#### AIM OF THE TASK
Pick out each line in the rows below that contains the string "Piekarni" and copy it.

#### MATERIAL SHOWN
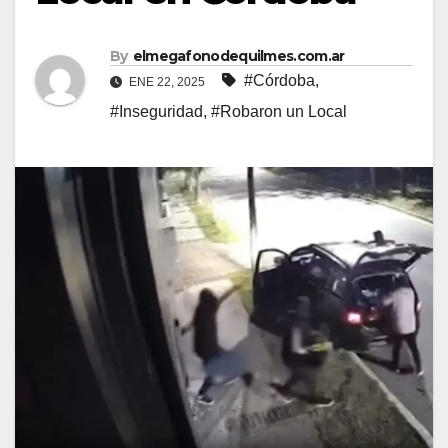
By
elmegafonodequilmes.com.ar
#Córdoba
,
ENE 22, 2025
#Inseguridad
,
#Robaron un Local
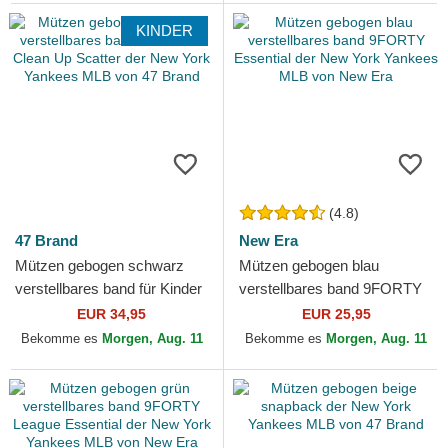
KINDER
(4.8)
47 Brand
New Era
Mützen gebogen schwarz
Mützen gebogen blau
verstellbares band für Kinder
verstellbares band 9FORTY
Clean Up Scatter der New
Essential der New York
EUR 34,95
EUR 25,95
York Yankees MLB...
Yankees MLB von New Era
Bekomme es
Morgen, Aug. 11
Bekomme es
Morgen, Aug. 11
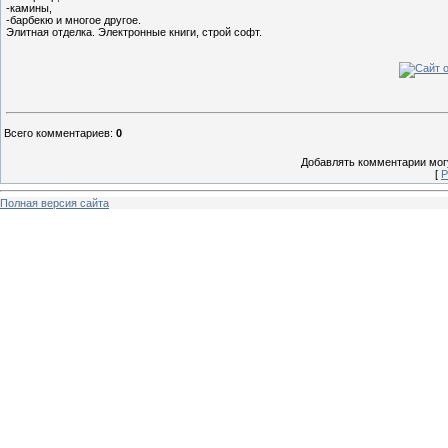
-камины,
-барбекю и многое другое.
Элитная отделка. Электронные книги, строй софт.
Всего комментариев
:
0
Добавлять комментарии могу
[
Р
Полная версия сайта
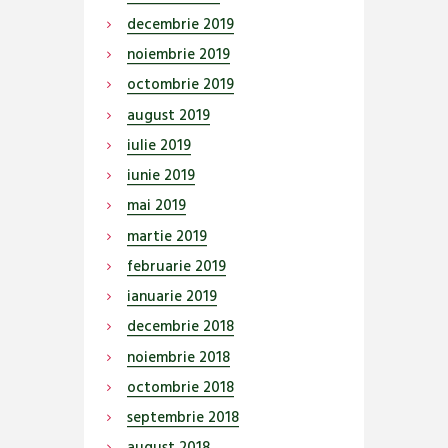
decembrie
2019
noiembrie
2019
octombrie
2019
august
2019
iulie
2019
iunie
2019
mai
2019
martie
2019
februarie
2019
ianuarie
2019
decembrie
2018
noiembrie
2018
octombrie
2018
septembrie
2018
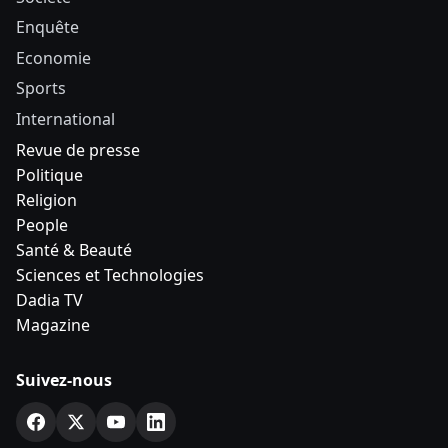
Enquête
Economie
Sports
International
Revue de presse
Politique
Religion
People
Santé & Beauté
Sciences et Technologies
Dadia TV
Magazine
Suivez-nous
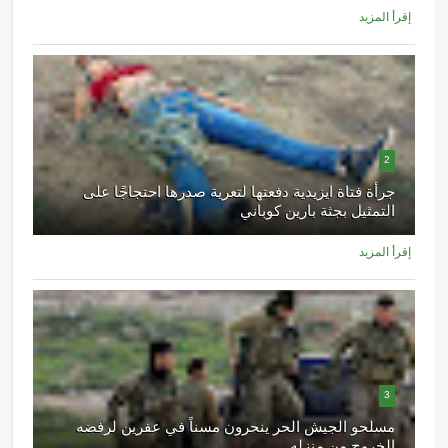
إقرأ المزيد
2
جرأة فتاة ايزيدية دفعتها لتعرية صدرها احتجاجًا على
التمثيل بجثة بارين كوباني
إقرأ المزيد
3
مسلحو الجيش الحر ينحرون مسناً في عفرين لرفضه
الخروج من منزله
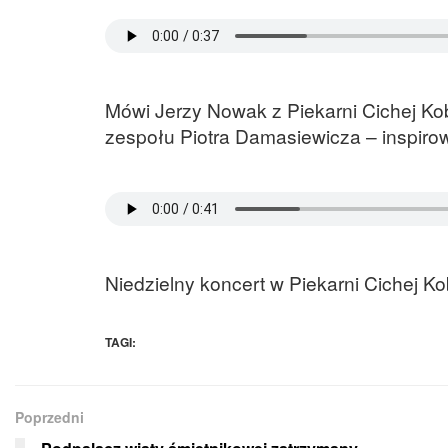
Mówi Jerzy Nowak z Piekarni Cichej Kobi
zespołu Piotra Damasiewicza – inspiro
Niedzielny koncert w Piekarni Cichej Ko
TAGI:
Poprzedni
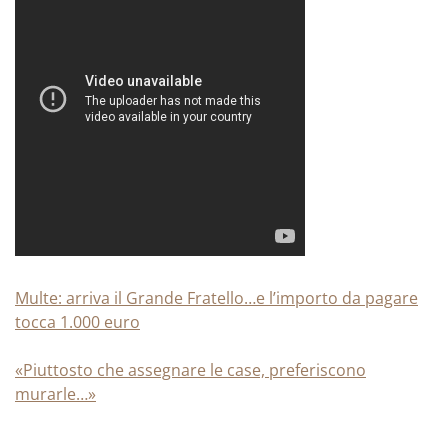
Multe: arriva il Grande Fratello…e l’importo da pagare
tocca 1.000 euro
«Piuttosto che assegnare le case, preferiscono
murarle…»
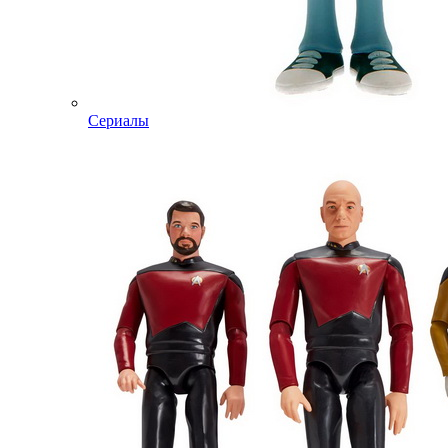
Сериалы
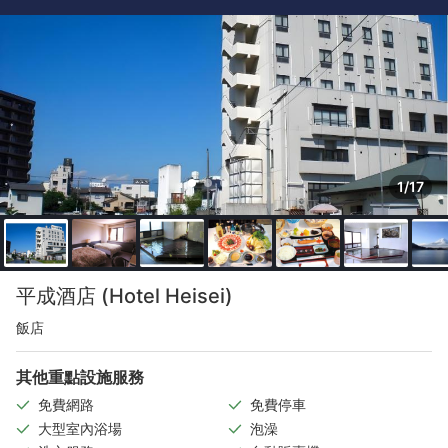
1/17
平成酒店 (Hotel Heisei)
飯店
其他重點設施服務
免費網路
免費停車
大型室內浴場
泡澡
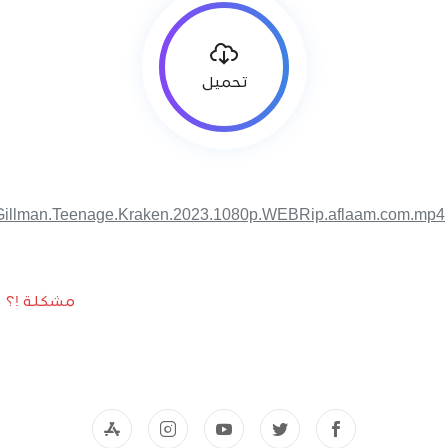
تحميل
Gillman.Teenage.Kraken.2023.1080p.WEBRip.aflaam.com.mp4
مشكلة !؟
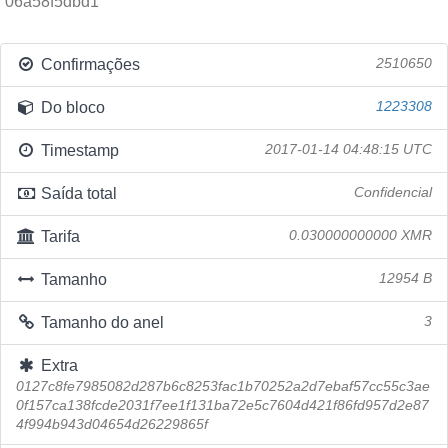
06a58f5dbd1
Confirmações
2510650
Do bloco
1223308
Timestamp
2017-01-14 04:48:15 UTC
Saída total
Confidencial
Tarifa
0.030000000000 XMR
Tamanho
12954 B
Tamanho do anel
3
Extra
0127c8fe7985082d287b6c8253fac1b70252a2d7ebaf57cc55c3ae
0f157ca138fcde2031f7ee1f131ba72e5c7604d421f86fd957d2e87
4f994b943d04654d26229865f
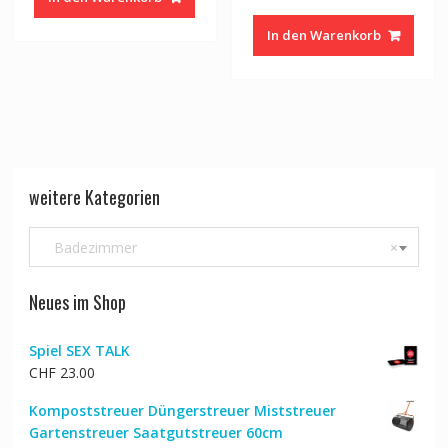
Preis
Preis
CHF 29.00
CHF 23.00.
war:
ist:
In den Warenkorb
CHF 122.00
CHF 9
weitere Kategorien
Badezimmer
×
Neues im Shop
Spiel SEX TALK
CHF
23.00
Kompoststreuer Düngerstreuer Miststreuer
Gartenstreuer Saatgutstreuer 60cm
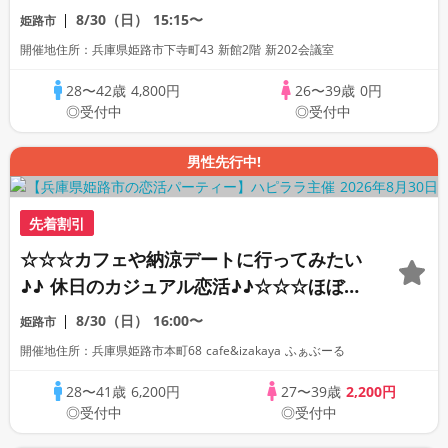
8/30（日）
15:15〜
姫路市
開催地住所：兵庫県姫路市下寺町43 新館2階 新202会議室
28〜42歳
4,800円
26〜39歳
0円
◎受付中
◎受付中
男性先行中!
先着割引
☆☆☆カフェや納涼デートに行ってみたい
♪♪ 休日のカジュアル恋活♪♪☆☆☆ほぼ30
代中心♪♪ 気軽に楽しめる合コンパーティ
8/30（日）
16:00〜
姫路市
ー? お友達作りから始める楽しい出会い♪♪
開催地住所：兵庫県姫路市本町68 cafe&izakaya ふぁぶーる
おいしいドリンク片手にゆるやかなご縁を
♪♪
28〜41歳
6,200円
27〜39歳
2,200円
◎受付中
◎受付中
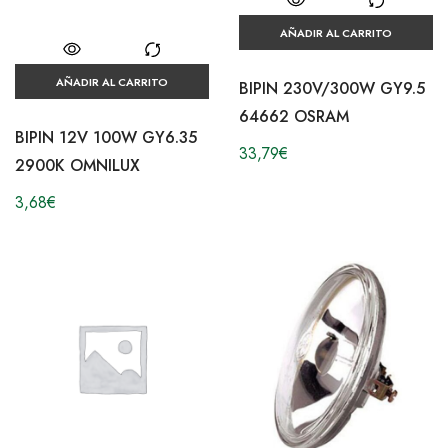
AÑADIR AL CARRITO
AÑADIR AL CARRITO
BIPIN 230V/300W GY9.5
64662 OSRAM
BIPIN 12V 100W GY6.35
33,79
€
2900K OMNILUX
3,68
€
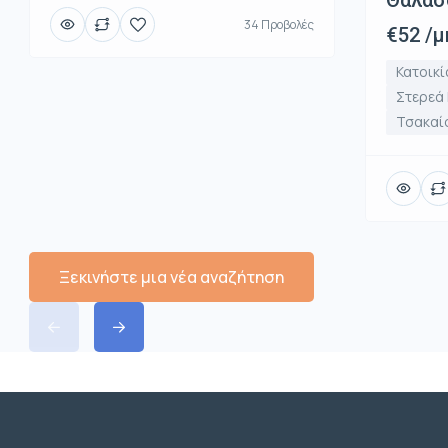
Θάλασ
34 Προβολές
€52 /μ
Κατοικί
Στερεά
Τσακαί
Ξεκινήστε μια νέα αναζήτηση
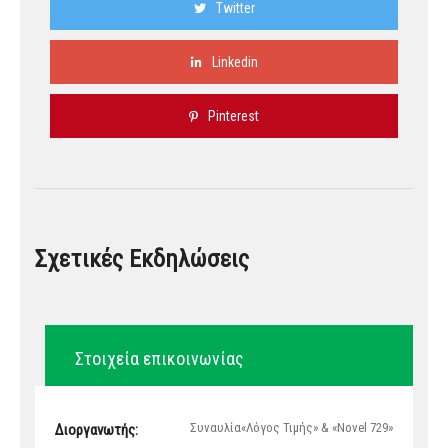
Twitter
Linkedin
Pinterest
Σχετικές Εκδηλώσεις
Στοιχεία επικοινωνίας
Συναυλία«Λόγος Τιμής» & «Novel 729»
Διοργανωτής:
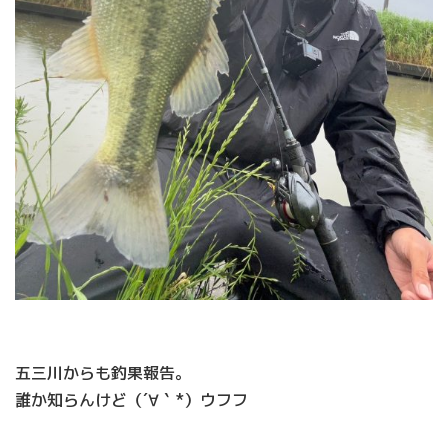
五三川からも釣果報告。
誰か知らんけど（´∀｀*）ウフフ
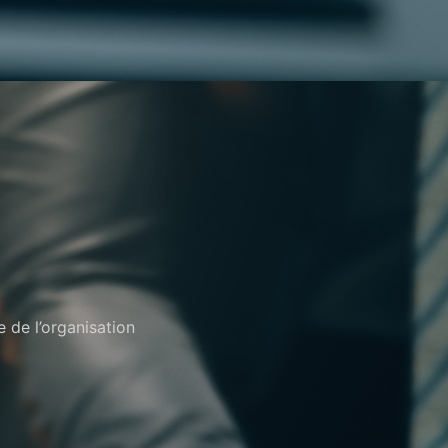
e de l’organisation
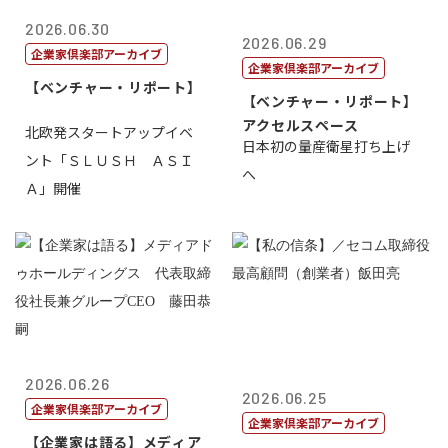
2026.06.30
2026.06.29
企業家倶楽部アーカイブ
企業家倶楽部アーカイブ
【ベンチャー・リポート】
【ベンチャー・リポート】
アクセルスペース
北欧発スタートアップイベ
日本初の量産衛星打ち上げ
ント「ＳＬＵＳＨ ＡＳＩ
へ
Ａ」開催
2026.06.26
2026.06.25
企業家倶楽部アーカイブ
企業家倶楽部アーカイブ
【企業家は語る】メディア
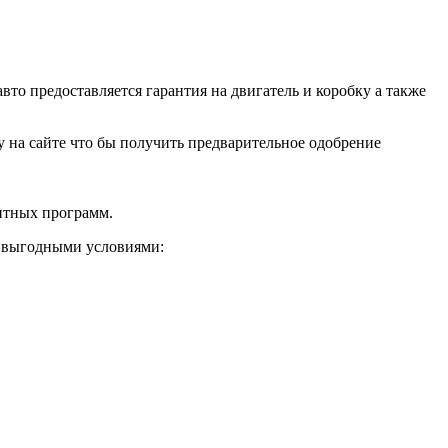
о предоставляется гарантия на двигатель и коробку а также
ку на сайте что бы получить предварительное одобрение
дитных программ.
и выгодными условиями:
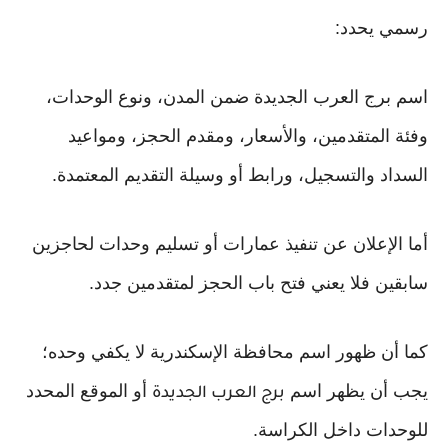
رسمي يحدد:
اسم برج العرب الجديدة ضمن المدن، ونوع الوحدات،
وفئة المتقدمين، والأسعار، ومقدم الحجز، ومواعيد
السداد والتسجيل، ورابط أو وسيلة التقديم المعتمدة.
أما الإعلان عن تنفيذ عمارات أو تسليم وحدات لحاجزين
سابقين فلا يعني فتح باب الحجز لمتقدمين جدد.
كما أن ظهور اسم محافظة الإسكندرية لا يكفي وحده؛
يجب أن يظهر اسم
أو الموقع المحدد
برج العرب الجديدة
للوحدات داخل الكراسة.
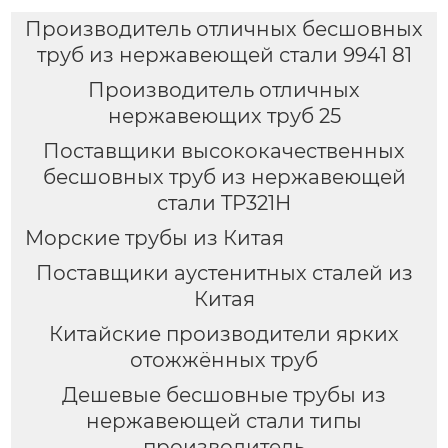
Производитель отличных бесшовных
труб из нержавеющей стали 9941 81
Производитель отличных
нержавеющих труб 25
Поставщики высококачественных
бесшовных труб из нержавеющей
стали TP321H
Морские трубы из Китая
Поставщики аустенитных сталей из
Китая
Китайские производители ярких
отожжённых труб
Дешевые бесшовные трубы из
нержавеющей стали типы
производитель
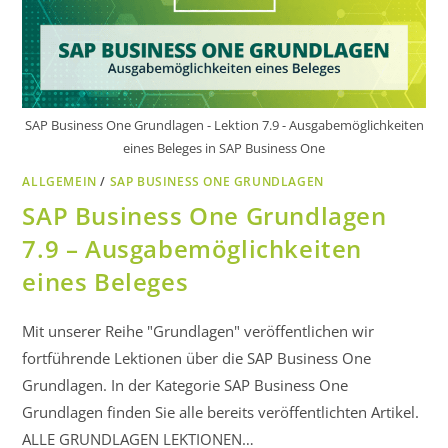
SAP Business One Grundlagen - Lektion 7.9 - Ausgabemöglichkeiten
eines Beleges in SAP Business One
ALLGEMEIN
/
SAP BUSINESS ONE GRUNDLAGEN
SAP Business One Grundlagen
7.9 – Ausgabemöglichkeiten
eines Beleges
Mit unserer Reihe "Grundlagen" veröffentlichen wir
fortführende Lektionen über die SAP Business One
Grundlagen. In der Kategorie SAP Business One
Grundlagen finden Sie alle bereits veröffentlichten Artikel.
ALLE GRUNDLAGEN LEKTIONEN…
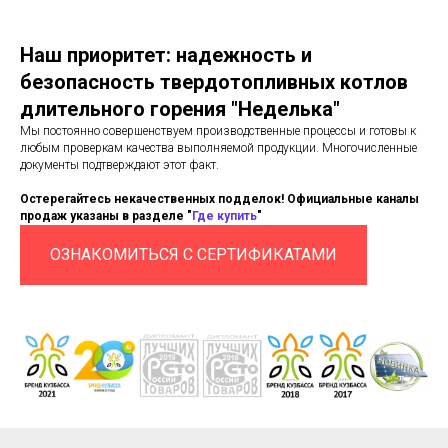
Наш приоритет: надежность и
безопасность твердотопливных котлов
длительного горения "Неделька"
Мы постоянно совершенствуем производственные процессы и готовы к
любым проверкам качества выполняемой продукции. Многочисленные
документы подтверждают этот факт.
Остерегайтесь некачественных подделок! Официальные каналы
продаж указаны в разделе "
Где купить
"
ОЗНАКОМИТЬСЯ С СЕРТИФИКАТАМИ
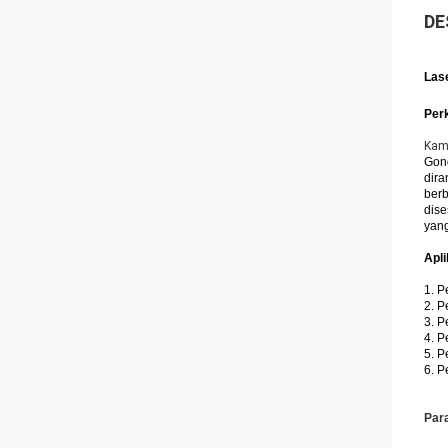
DE
Las
Per
Kami
Gong
dira
berb
dise
yang
Apli
1. 
2. 
3. 
4. 
5. 
6. P
Par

#### RESULT OF THE TASK
Mówi Jerzy Nowak z Piekarni Cichej Kobi
Niedzielny koncert w Piekarni Cichej Ko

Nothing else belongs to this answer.